I’ve got two questions. 

1. I’m setting up what appears to be quite a complex novel that is the first in a series. I was wondering: in making it so complex, am I setting reader and editor expectations accordingly for the following books? Do they have to be as complex?

2. I am thinking of writing some pieces of flash fiction about the above-mentioned series. I don’t think I will include these smaller pieces in the series itself, but if any of them get published, would it be OK to use them in the series proper if I change my mind, or would they be regarded as previously published and therefore untouchable?


—A Little Confused and Wary


Dear Confused and Wary,

You don’t need to be either confused or wary just yet. You are wayyyyy ahead of yourself. Here, have a cookie and some hot, milky tea. 




All right, here we go. You say you are writing what appears to be a complex novel. You don’t say how far along you are in this work. I’m going to suggest that it feels like you’re at the first-draft stages, and here’s why: I think a lot of your complexity will fall out in the revision. You will begin to see that there is a certain amount of complexity that will work in any narrative work and that too much complexity will either not suit your personal style, or it will not work within the container of one book.

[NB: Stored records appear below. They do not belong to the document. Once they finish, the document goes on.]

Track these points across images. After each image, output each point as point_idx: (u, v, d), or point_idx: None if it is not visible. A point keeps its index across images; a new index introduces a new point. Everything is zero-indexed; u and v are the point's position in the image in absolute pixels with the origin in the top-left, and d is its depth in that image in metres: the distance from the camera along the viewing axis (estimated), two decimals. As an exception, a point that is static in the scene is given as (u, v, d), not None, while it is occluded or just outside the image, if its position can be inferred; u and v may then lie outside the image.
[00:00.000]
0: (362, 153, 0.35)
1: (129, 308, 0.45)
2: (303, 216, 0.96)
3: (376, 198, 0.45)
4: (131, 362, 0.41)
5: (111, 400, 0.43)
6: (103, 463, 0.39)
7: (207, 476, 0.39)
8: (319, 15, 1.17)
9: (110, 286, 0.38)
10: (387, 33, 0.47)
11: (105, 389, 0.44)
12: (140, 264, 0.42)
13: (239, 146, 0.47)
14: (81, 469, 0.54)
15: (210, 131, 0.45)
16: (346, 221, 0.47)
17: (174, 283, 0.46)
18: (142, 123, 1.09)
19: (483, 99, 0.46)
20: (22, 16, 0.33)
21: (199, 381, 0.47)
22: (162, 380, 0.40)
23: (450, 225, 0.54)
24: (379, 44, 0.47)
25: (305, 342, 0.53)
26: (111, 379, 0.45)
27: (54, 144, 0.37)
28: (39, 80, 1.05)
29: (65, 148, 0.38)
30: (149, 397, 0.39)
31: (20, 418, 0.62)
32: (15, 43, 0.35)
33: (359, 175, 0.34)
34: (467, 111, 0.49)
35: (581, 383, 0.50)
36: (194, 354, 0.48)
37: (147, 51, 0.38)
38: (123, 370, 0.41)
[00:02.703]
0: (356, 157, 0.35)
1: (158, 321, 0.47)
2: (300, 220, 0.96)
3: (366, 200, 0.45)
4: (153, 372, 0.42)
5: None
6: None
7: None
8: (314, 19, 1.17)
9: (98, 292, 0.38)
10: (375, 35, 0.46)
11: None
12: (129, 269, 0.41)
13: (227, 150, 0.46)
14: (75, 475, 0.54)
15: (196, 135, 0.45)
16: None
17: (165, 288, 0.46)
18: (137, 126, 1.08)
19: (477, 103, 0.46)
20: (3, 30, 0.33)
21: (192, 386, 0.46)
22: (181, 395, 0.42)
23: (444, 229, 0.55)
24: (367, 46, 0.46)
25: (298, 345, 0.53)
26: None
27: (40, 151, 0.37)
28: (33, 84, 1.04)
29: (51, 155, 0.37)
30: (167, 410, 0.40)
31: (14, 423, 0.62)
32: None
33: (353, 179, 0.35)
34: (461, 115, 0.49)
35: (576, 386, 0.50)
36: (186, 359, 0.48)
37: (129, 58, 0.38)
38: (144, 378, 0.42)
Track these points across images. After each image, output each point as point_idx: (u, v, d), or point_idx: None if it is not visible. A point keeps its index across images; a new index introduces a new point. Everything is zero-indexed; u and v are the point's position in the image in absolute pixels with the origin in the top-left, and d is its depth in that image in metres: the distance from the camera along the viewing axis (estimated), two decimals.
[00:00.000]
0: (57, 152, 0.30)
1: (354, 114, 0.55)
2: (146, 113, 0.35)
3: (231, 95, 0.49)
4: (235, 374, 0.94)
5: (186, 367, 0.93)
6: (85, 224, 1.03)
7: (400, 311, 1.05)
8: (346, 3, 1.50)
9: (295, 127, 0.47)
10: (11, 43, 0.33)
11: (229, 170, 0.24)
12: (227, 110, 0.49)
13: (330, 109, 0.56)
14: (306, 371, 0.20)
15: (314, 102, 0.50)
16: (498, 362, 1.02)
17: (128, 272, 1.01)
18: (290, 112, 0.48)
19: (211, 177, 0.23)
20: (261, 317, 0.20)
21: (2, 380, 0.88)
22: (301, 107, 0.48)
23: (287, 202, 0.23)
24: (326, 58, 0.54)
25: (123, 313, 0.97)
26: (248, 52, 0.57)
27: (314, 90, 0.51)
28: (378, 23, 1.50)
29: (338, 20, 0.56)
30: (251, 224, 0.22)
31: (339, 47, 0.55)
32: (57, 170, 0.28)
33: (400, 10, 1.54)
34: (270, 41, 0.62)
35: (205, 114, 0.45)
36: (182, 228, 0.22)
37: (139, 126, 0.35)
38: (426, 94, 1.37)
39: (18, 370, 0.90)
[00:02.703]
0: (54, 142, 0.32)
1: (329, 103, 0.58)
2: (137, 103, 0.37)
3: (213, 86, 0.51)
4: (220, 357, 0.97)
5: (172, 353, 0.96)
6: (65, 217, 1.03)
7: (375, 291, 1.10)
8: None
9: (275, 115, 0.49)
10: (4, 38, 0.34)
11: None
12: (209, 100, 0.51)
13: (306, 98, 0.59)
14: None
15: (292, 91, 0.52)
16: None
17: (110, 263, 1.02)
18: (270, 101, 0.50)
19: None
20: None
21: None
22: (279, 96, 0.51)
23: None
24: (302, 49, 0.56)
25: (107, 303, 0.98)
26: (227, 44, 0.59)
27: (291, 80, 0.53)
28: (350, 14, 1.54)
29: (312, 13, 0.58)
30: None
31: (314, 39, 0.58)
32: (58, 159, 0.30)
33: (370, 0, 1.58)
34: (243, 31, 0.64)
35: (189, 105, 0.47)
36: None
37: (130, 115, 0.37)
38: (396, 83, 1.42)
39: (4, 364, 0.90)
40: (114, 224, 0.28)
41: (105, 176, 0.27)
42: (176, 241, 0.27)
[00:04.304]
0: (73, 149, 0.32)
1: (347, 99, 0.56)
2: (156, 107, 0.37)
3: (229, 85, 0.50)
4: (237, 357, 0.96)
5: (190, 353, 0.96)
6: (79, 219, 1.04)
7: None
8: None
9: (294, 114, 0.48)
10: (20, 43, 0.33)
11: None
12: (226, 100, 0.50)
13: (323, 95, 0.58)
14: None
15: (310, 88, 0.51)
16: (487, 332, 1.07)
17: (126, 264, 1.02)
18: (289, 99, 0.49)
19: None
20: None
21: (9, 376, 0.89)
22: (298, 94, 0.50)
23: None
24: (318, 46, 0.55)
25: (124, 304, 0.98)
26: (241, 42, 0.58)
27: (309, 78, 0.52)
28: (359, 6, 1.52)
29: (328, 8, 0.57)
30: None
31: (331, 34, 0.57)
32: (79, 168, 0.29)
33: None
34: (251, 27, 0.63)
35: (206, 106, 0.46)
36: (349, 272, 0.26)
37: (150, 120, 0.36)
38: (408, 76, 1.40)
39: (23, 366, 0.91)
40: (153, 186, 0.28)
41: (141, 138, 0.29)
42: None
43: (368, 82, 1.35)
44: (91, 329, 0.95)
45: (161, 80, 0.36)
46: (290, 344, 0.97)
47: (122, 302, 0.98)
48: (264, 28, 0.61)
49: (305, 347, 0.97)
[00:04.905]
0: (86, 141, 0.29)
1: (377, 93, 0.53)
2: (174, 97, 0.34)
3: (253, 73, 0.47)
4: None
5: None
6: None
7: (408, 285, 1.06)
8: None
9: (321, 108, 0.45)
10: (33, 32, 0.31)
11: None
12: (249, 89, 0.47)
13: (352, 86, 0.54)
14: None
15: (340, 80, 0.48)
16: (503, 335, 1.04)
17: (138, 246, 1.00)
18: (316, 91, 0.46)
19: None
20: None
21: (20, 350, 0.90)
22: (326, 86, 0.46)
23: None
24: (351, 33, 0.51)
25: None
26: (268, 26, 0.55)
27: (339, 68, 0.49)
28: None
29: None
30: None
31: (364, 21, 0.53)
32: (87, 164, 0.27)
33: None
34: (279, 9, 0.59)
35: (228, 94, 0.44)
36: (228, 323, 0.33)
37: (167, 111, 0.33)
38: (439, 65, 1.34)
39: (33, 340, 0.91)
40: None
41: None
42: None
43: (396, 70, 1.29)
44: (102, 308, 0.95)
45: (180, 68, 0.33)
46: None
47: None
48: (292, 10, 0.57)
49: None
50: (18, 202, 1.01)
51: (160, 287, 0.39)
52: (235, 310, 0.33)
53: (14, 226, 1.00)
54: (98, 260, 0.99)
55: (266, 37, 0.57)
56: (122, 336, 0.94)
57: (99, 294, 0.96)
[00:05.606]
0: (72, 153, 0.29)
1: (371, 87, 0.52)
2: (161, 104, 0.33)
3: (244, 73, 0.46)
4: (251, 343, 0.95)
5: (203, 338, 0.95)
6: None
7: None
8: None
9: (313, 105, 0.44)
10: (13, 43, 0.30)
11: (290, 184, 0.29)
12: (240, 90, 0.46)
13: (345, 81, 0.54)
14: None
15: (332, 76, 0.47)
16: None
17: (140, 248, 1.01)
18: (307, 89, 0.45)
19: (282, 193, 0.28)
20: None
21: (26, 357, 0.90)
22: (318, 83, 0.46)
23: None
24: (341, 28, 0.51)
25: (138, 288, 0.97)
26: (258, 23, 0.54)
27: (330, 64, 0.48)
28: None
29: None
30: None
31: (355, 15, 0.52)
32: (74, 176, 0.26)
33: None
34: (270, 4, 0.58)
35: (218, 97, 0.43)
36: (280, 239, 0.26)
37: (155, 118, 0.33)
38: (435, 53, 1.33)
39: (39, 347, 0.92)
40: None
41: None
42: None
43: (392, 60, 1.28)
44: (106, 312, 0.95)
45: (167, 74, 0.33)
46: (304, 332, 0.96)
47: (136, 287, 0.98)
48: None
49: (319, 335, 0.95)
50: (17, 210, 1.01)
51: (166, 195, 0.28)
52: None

You’ve already started to see this because you say you know it is part of a series. Some of this complexity can probably be fanned out over a couple of books, so as to not dump all of the complexity on your reader all at once. For instance, if the complexity is stemming from a great many characters within a narrative work, you can introduce some of them on a cursory level in book one and then delve more into them in book two, where you introduce still more characters, whose arcs you can then resolve in book three. 

However, your question was about whether or not your follow-up books would have to be as complex. I’d say that complexity is part of a book’s voice, and so, yes – your ensuing books in the series will have to be as complex. They will have to read in the same voice. 


Your second question was about short stories stemming from the main work. No, you do not have to worry about them being unpublishable. They’d fall under the same rule as short stories being published in literary magazines before being gathered into a book of short stories that is later published. 

Still, don’t put your cart before your horse. Write for now. Remember that revision is a key part of any writing. And have another cookie.